Asimov mostly threw away early drafts. Just a few survived. This collection is basically all we have to judge how his early works evolved. It consists of three items:

Grow Old With Me, the original version of Pebble in the Sky, never published in this form.
The End of Eternity, an unpublished 20,000 word short-story. It was extensively revised before appearing as the novel The End of Eternity.
Belief, two versions of a short story.

[edit] Grow Old With Me

This is a shorter and less elegant version of the book; set in the very early days of the Trantorian Empire whose eventual decline had been described in the Foundation novels. The plot is largely the same, though the chief villain is less developed.

Asimov also explains how he began with the idea that Earth was radioactive from an atomic war. As he learned more he got unhappy with the notion, reckoning that a war would not make the crust radioactive without also wiping out all life. Hence the revised notion in Robots and Empire.

[edit] The End of Eternity

A 25,000 word story that was extensively changed for the book-length The End of Eternity. It tells of an organisation of time travellers dedicated to the betterment of human history. But control brings problems, sometimes tragedies.

Elements of the later novel are there. But 'Andrew Harlan' was a merger of two different characters from the short story. The ending is quite different, and Asimov himself calls it weak. But if you've enjoyed the original, you may find the differences interesting.

[edit] Twin Eternities

The biggest difference is that Eternity doesn't end; it is heroically saved. The original story has Anders Horemm the technician who does the damage, and then Genro Manfield the historian who sets things right again. These were combined as 'Andrew Harlan' for the novel.

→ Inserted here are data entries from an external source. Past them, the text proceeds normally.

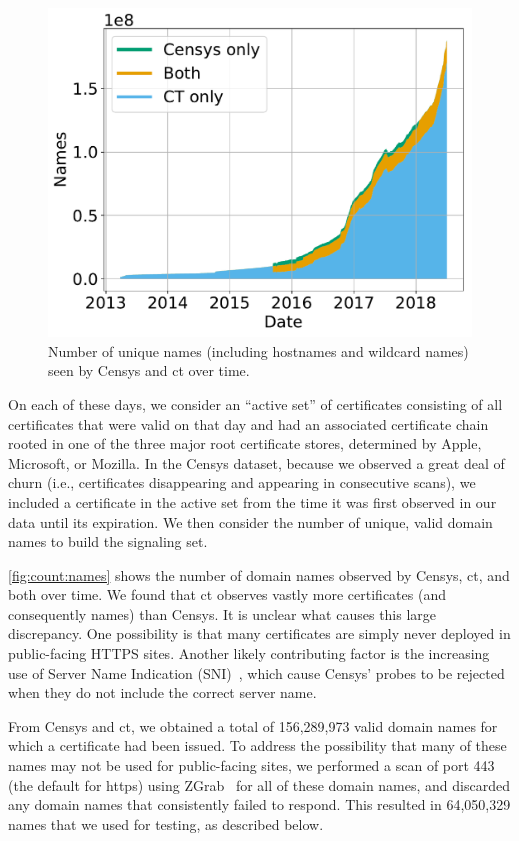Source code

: \begin{figure}
  \centering
  \includegraphics[width=0.8\linewidth]{fig/name_count_valid}
  \caption{Number of unique names (including hostnames and wildcard names) seen
  by Censys and \ac{ct} over time.}
  \label{fig:count:names}
\end{figure}

On each of these days, we consider an ``active set'' of certificates consisting
of all certificates that were valid on that day and had an associated
certificate chain rooted in one of the three major root certificate stores,
determined by Apple, Microsoft, or Mozilla. In the Censys dataset, because we
observed a great deal of churn (i.e., certificates disappearing and appearing in
consecutive scans), we included a certificate in the active set from the time it
was first observed in our data until its expiration. We then consider the number
of unique, valid domain names to build the signaling set.

\autoref{fig:count:names} shows the number of domain names observed by Censys,
\ac{ct}, and both over time. We found that \ac{ct} observes vastly more
certificates (and consequently names) than Censys. It is unclear what causes
this large discrepancy. One possibility is that many certificates are simply
never deployed in public-facing HTTPS sites. Another likely contributing factor
is the increasing use of Server Name Indication (SNI)~\cite{rfc6066}, which
cause Censys' probes to be rejected when they do not include the correct server
name.

From Censys and \ac{ct}, we obtained a total of 156,289,973 valid domain names
for which a certificate had been issued. To address the possibility that many of
these names may not be used for public-facing sites, we performed a scan of port
443 (the default for \ac{https}) using ZGrab~\cite{durumeric2015search} for all
of these domain names, and discarded any domain names that consistently failed
to respond. This resulted in 64,050,329 names that we used for testing, as
described below.

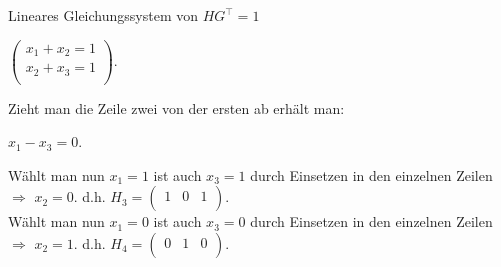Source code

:\begin{Beispiel}
    Lineares Gleichungssystem von $HG^\intercal = 1$ 
    
    $\left( \begin{array}{rrr}
    x_1+x_2 = 1 \\
    x_2+x_3 = 1 \\
    \end{array}\right).
    $
    
    Zieht man die Zeile zwei von der ersten ab erhält man:
    
    
    $x_1-x_3 = 0$.
    
    Wählt man nun $x_1 = 1$ ist auch $x_3 = 1$  durch Einsetzen in den einzelnen Zeilen $\Rightarrow$ $x_2 = 0$.
    d.h. 
    $H_3=\left( \begin{array}{rrr}
              1 & 0 & 1 \\
             \end{array}\right).
    $
    \\
    
    Wählt man nun $x_1 = 0$ ist auch $x_3 = 0$  durch Einsetzen in den einzelnen Zeilen $\Rightarrow$ $x_2 = 1$.
    d.h. 
    $H_4=\left( \begin{array}{rrr}
              0 & 1 & 0 \\
             \end{array}\right).
    $
    \\
    \end{Beispiel}
    
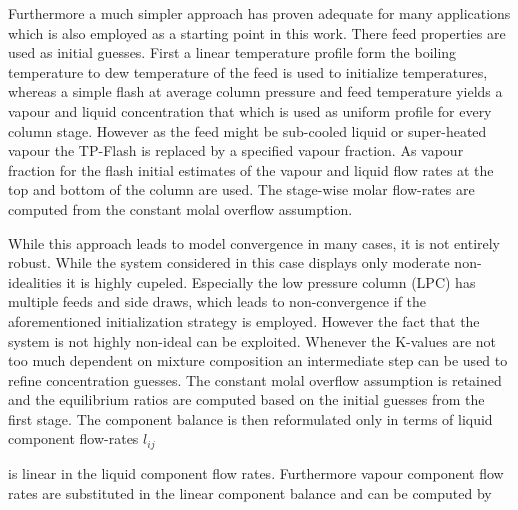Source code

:         Furthermore a much simpler approach has proven adequate for many applications \cite{Henley.op.2011}
        which is also employed as a starting point in this work.
        There feed properties are used as initial guesses. First a linear temperature profile form the boiling
        temperature to dew temperature of the feed is used to initialize temperatures, whereas a simple flash
        at average column pressure and feed temperature yields a vapour and liquid concentration that which is
        used as uniform profile for every column stage. However as the feed might be sub-cooled liquid or
        super-heated vapour the TP-Flash is replaced by a specified vapour fraction. As vapour fraction
        for the flash initial estimates of the vapour and liquid flow rates at the top and bottom of the
        column are used. The stage-wise molar flow-rates are computed from the constant molal overflow
        assumption.

        While this approach leads to model convergence in many cases, it is not entirely robust.
        While the system considered in this case displays only moderate non-idealities it is highly cupeled.
        Especially the low pressure column (LPC) has multiple feeds and side draws, which leads to non-convergence
        if the aforementioned initialization strategy is employed. However the fact that the system is
        not highly non-ideal can be exploited. Whenever the K-values are not too much dependent on mixture
        composition an intermediate step can be used to refine concentration guesses. The constant molal
        overflow assumption is retained and the equilibrium ratios are computed based on the initial guesses
        from the first stage. The component balance is then reformulated only in terms of liquid component
        flow-rates $l_{ij}$


         is linear in the liquid component flow rates. Furthermore vapour component
        flow rates are substituted in the linear component balance and can be computed by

Anders Horemm has much the same relationship with Nöys Lambent, but she is no more than she seems. The reality-change removes the belief that 'Eternals' can grant eternal life. As a regrettable side-effect, Nöys Lambent vanishes. Horemm has a break-down, comes back as Twissell's technician. Like Harlan, he sabotages the trip into the past. But that is the end of his role.

Manfield has also had a bad experience - the unhappy liaison that is transferred to Twissell in the book version. But he stays loyal to Eternity, completing his mission to the past.

The history that Manfield's Eternity grew out matches our own history, with an atomic bomb in 1945. It is also a different future from that of the Galactic Empire, with humans remaining on Earth until the 'two hundred thousandth century' - 20 million years. The eventual fate of humans is left uncertain; perhaps they do colonise the galaxy.